The report, Restoring Trust: How Immigration Detainers in Maryland Undermine Public Safety Through Unnecessary Enforcement, describes how immigrants in Maryland are detained after they are eligible for release, in state and local facilities and at state and local expense, for the sole purpose of transferring them to federal immigration authorities even when they are picked up solely on traffic violations and even when they are not even charged with a civil immigration violation.

Key findings in the ACLU report:

  • Most individuals held on an immigration detainer in Maryland are charged only with traffic violations or minor misdemeanor offenses.
  • The overwhelming majority of people targeted by immigration detainers in Maryland are Latino.
  • Immigration detainers undermine public safety and community trust in local law enforcement by entangling local authorities in federal immigration enforcement.
  • Immigration detainers are purely voluntary requests that impose costs on local jurisdictions, and those costs are not reimbursed by the federal government.
  • Several states, counties, and cities across the United States have taken steps to stop detaining individuals based solely on immigration detainer requests.

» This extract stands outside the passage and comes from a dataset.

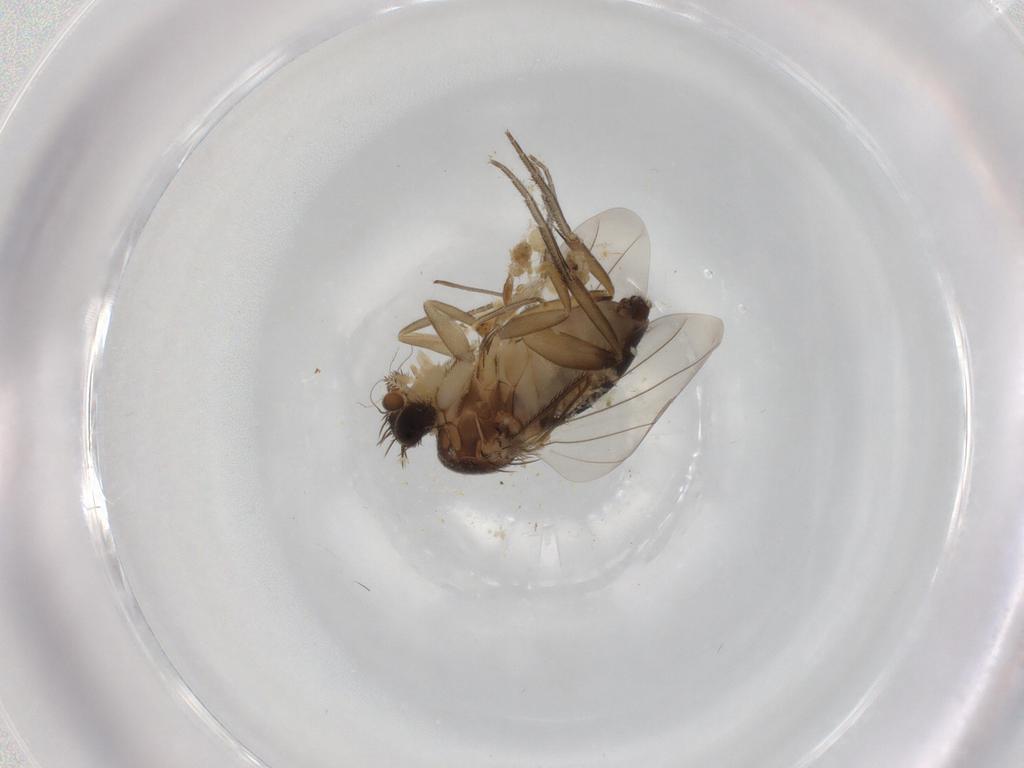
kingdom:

The report calls for statewide reform that would take back control of Maryland's entanglement in a broken immigration enforcement system and that would provide safeguards that address the significant due process and other constitutional concerns raised by immigration detainers. These safeguards would restore and help build community trust in law enforcement. And they would ensure that local jurisdictions are fully reimbursed for any costs associated with responding to immigration detainer requests.

Recently, the Maryland Attorney General's Office issued a letter of advice joining a number of other state and county attorneys in recognizing that compliance with immigration detainer requests is discretionary.